§ **Provided passage**
▬▬▬▬▬▬

As long as the demand for liver transplants exceeds the supply, the liver transplant allocation system will be imperfect. Worthy patients will go unanswered. Our duty is to promote positive improvements, not to wrongly tear down people and a process which save lives and continue to hold great promise for our futures.

Nancy K. Thompson, of Corona del Mar:

Thank you for staying on top of this story. My husband was waiting for a liver during a portion of that time. I had great faith that he would stand an equal chance for a liver knowing full well the scarcity of the organ and the high demand for it. I was confident that he was being cared for at the best medical facility for his needs.

As he became more seriously ill it seemed as if he had become just another number in a long line of very ill patients. I realized that I needed to look elsewhere if he were to stand a chance to live. We were very fortunate to be able to get him to the Mayo Clinic in Jacksonville, Florida where he received a liver transplant just in the nick of time. The medical care, as well as the personal care for him as an individual, was superb.

While we were exploring the option of flying him to Florida we kept quiet about it because we didn't want to jeopardize his chances at UCLA. Somehow one of the doctors found out and called him to say if he stayed at UCLA he would have a liver within six months. I found that to be quite strange as the conversation at the last appointment just weeks before indicated that it could be another year or two. I didn't think that there were any guarantees! How naive I was. If I knew then that a major donation was all that was needed I would have sold our home to make it happen.

My husband is doing well now and actively talking and supporting other patients as they go through their ordeal. Our hearts go out to those families who lost loved ones during that period of time and today are wondering whether their family member would have had a chance for life instead. We couldn't agree more with Dr. David Mulligan's comments. During my husband's evaluation process we were both intensely interviewed and asked very personal questions. I guess that step was missed with the gentlemen from Japan.

As the demand continues to grow we will need the generosity of donors more and more. I hope that this scandal does not cause people to shy away from signing a donor card. That is the greatest gift of all....the gift of life!

Personally I don't think that these individuals should have qualified for a transplant based on their criminal background and at a state funded institution no less. Our own desperately ill citizens lost out on that one. Stay with this story so that it doesn't happen again. Thank you.

Lucy Stutz, Westwood:

In 2004 Dr. Ronald Busuttil saved my life by performing a liver resection to remove a large tumor from my liver. I was extremely grateful to have a man with his experience perform this surgery. As thanks my husband and I gave a monetary gift to UCLA's Dept. of Surgery Discretionary Fund. This gift was not solicited by anyone at UCLA nor was it a condition of being seen by Dr. Busuttil.

Your newspaper and Senator Charles Grassley should look into why the FBI would allow Mr. Goto into the United States and how the FBI failed to gain any pertinent knowledge of the Japanese yakuza organization from him, instead of trying to make Dr. Busuttil look like a bad guy. He's an amazing surgeon with many grateful patients.

Jackie Colleran, Thousand Oaks:

If anything, this is an FBI scandal if they did indeed coerce the patient for information to get a visa. UCLA is a large institution and can fight its own battles but you choose to destroy public trust in a program that serves medicare, indigent, and patients with cancer, that many other such programs refuse to transplant. I see them each week volunteering on the liver transplant floor.

The US government has decreed that 5% of available organs can go to foreign nationals. That is scrupulously followed as transplant programs do not want to lose accreditation. If you want to only transplant US citizens with US organs then work on that, but do not maliciously destroy the hope of those who suffer and wait. Until we have enough donated organs we will always have patients die while waiting for their miracle, which might never arrive.

▬▬▬▬▬▬

In the reader letters above on the liver transplant story, replace "husband" with "spouse" and write out the passage that begins at the words "Thank you for" and stops after the words "individual, was superb.".

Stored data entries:
▬▬▬▬▬▬

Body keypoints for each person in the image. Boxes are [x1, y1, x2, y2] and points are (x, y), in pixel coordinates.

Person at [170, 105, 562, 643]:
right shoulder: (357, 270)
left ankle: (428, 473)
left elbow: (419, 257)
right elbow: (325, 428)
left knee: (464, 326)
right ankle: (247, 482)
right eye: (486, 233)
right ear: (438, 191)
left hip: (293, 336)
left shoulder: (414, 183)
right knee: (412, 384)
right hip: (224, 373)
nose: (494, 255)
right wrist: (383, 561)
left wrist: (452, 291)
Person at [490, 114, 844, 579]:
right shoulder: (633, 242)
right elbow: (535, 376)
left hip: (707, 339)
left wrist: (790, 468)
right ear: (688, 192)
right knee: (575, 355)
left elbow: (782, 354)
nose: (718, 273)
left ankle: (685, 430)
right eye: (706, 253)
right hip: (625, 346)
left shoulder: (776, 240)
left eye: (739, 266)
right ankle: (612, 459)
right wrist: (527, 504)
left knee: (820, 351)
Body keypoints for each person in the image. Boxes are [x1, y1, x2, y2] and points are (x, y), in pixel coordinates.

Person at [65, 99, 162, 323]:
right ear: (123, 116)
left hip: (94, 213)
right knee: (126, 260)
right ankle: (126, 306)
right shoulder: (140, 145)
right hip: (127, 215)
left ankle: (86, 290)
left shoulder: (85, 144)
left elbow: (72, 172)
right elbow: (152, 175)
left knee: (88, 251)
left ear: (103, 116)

▬▬▬▬▬▬

§ **Exercise result**
Thank you for staying on top of this story. My spouse was waiting for a liver during a portion of that time. I had great faith that he would stand an equal chance for a liver knowing full well the scarcity of the organ and the high demand for it. I was confident that he was being cared for at the best medical facility for his needs.

As he became more seriously ill it seemed as if he had become just another number in a long line of very ill patients. I realized that I needed to look elsewhere if he were to stand a chance to live. We were very fortunate to be able to get him to the Mayo Clinic in Jacksonville, Florida where he received a liver transplant just in the nick of time. The medical care, as well as the personal care for him as an individual, was superb.